DATASET:
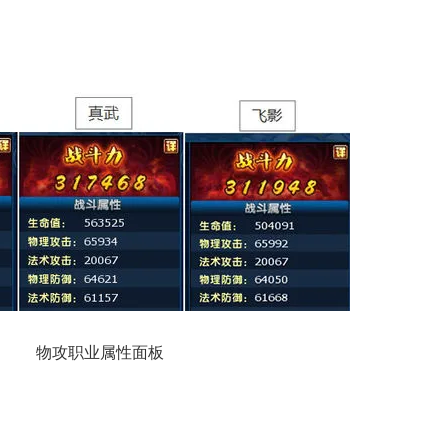
物攻职业属性面板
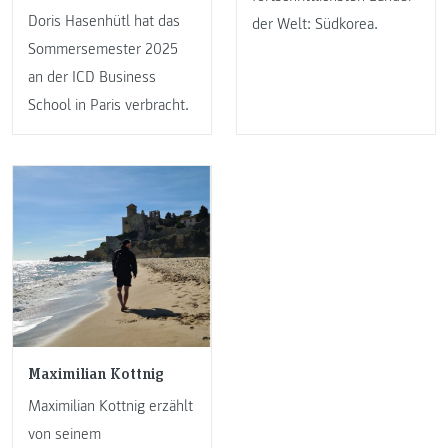
Doris Hasenhütl hat das
der Welt: Südkorea.
Sommersemester 2025
an der ICD Business
School in Paris verbracht.
Maximilian Kottnig
Maximilian Kottnig erzählt
von seinem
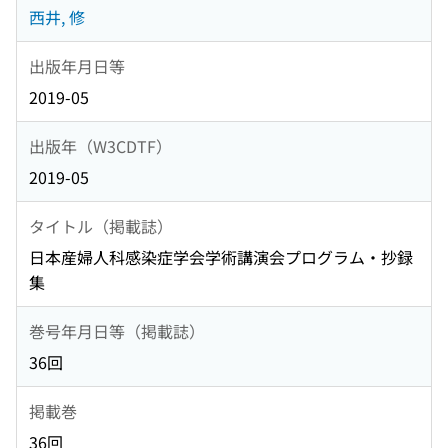
西井, 修
出版年月日等
2019-05
出版年（W3CDTF）
2019-05
タイトル（掲載誌）
日本産婦人科感染症学会学術講演会プログラム・抄録
集
巻号年月日等（掲載誌）
36回
掲載巻
36回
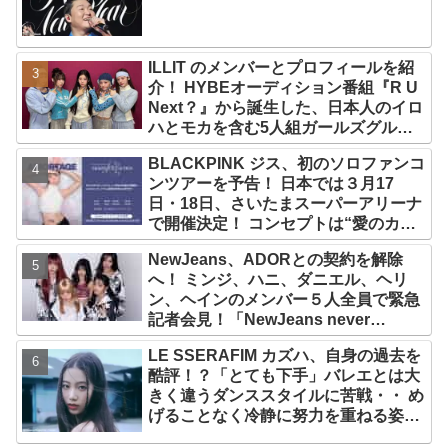
ン！ 各国の個性あふれるデータに注目
殺到
ILLIT のメンバーとプロフィールを紹
介！ HYBEオーディション番組『R U
Next？』から誕生した、日本人のイロ
ハとモカを含む5人組ガールズグルー
プ！ デビュー曲「Magnetic」がいき
BLACKPINK ジス、初のソロファンコ
なりの大ヒット
ンツアーを予告！ 日本では３月17
日・18日、さいたまスーパーアリーナ
で開催決定！ コンセプトは“愛のカケ
ラ”！？ 14日には新アルバム
NewJeans、ADORとの契約を解除
『AMORTAGE』もリリース
へ！ ミンジ、ハニ、ダニエル、ヘリ
ン、ヘインのメンバー５人全員で緊急
記者会見！「NewJeans never
dies!」と微笑みの宣言！ ADOR側、
LE SSERAFIM カズハ、自身の過去を
2029年まで契約有効と主張
酷評！？「とても下手」バレエとは大
きく違うダンススタイルに苦戦・・ め
げることなく冷静に努力を重ねる姿に
称賛の声続々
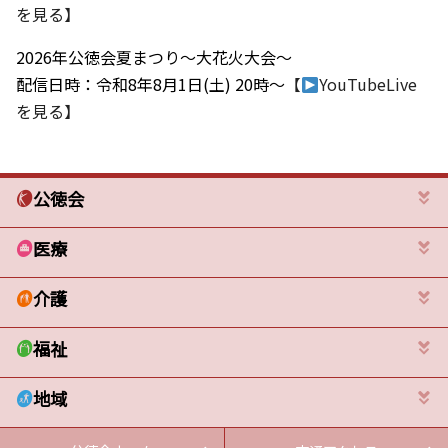
を見る】
2026年公徳会夏まつり～大花火大会～
配信日時：令和8年8月1日(土) 20時～
【
YouTubeLive
を見る】
公徳会
医療
介護
福祉
地域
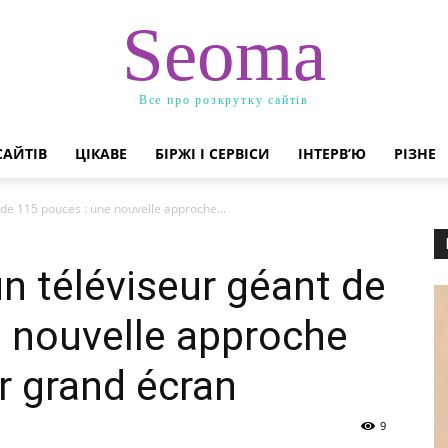
Seoma
Все про розкрутку сайтів
САЙТІВ
ЦІКАВЕ
БІРЖІ І СЕРВІСИ
ІНТЕРВ’Ю
РІЗНЕ
de 115 pouces : une nouvelle approche...
 téléviseur géant de
 nouvelle approche
r grand écran
9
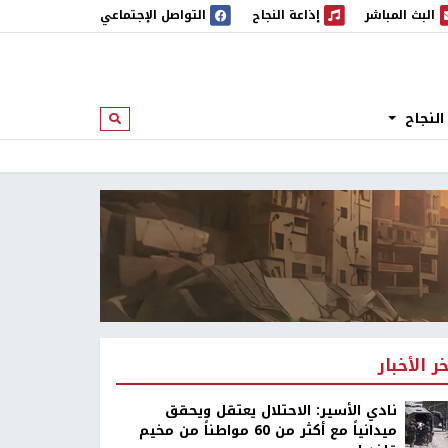
البث المباشر
إذاعة النجاح
التواصل الإجتماعي
 المباشر
إذاعة النجاح
النجاح
ابحث
خر الأخبار
نادي الأسير: الاحتلال يعتقل ويحقق
ميدانياً مع أكثر من 60 مواطناً من مخيم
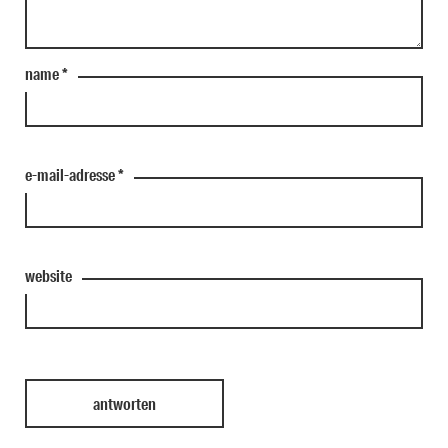
name
*
e-mail-adresse
*
website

DIRECTIONS: Although pictures appear among the records above, none are to be output; print exactly the lines from the line containing "出版年（W3CDTF）" through the line containing "de 115 pouces : une nouvelle approche...".

WRITTEN SOLUTION:
出版年（W3CDTF）
2019-05
タイトル（掲載誌）
日本産婦人科感染症学会学術講演会プログラム・抄録
集
巻号年月日等（掲載誌）
36回
掲載巻
36回
ン！ 各国の個性あふれるデータに注目
殺到
ILLIT のメンバーとプロフィールを紹
介！ HYBEオーディション番組『R U
Next？』から誕生した、日本人のイロ
ハとモカを含む5人組ガールズグルー
プ！ デビュー曲「Magnetic」がいき
BLACKPINK ジス、初のソロファンコ
なりの大ヒット
ンツアーを予告！ 日本では３月17
日・18日、さいたまスーパーアリーナ
で開催決定！ コンセプトは“愛のカケ
ラ”！？ 14日には新アルバム
NewJeans、ADORとの契約を解除
『AMORTAGE』もリリース
へ！ ミンジ、ハニ、ダニエル、ヘリ
ン、ヘインのメンバー５人全員で緊急
記者会見！「NewJeans never
dies!」と微笑みの宣言！ ADOR側、
LE SSERAFIM カズハ、自身の過去を
2029年まで契約有効と主張
酷評！？「とても下手」バレエとは大
きく違うダンススタイルに苦戦・・ め
げることなく冷静に努力を重ねる姿に
称賛の声続々
を見る】
2026年公徳会夏まつり～大花火大会～
配信日時：令和8年8月1日(土) 20時～
【
YouTubeLive
を見る】
公徳会
医療
介護
福祉
地域
Seoma
Все про розкрутку сайтів
САЙТІВ
ЦІКАВЕ
БІРЖІ І СЕРВІСИ
ІНТЕРВ’Ю
РІЗНЕ
de 115 pouces : une nouvelle approche...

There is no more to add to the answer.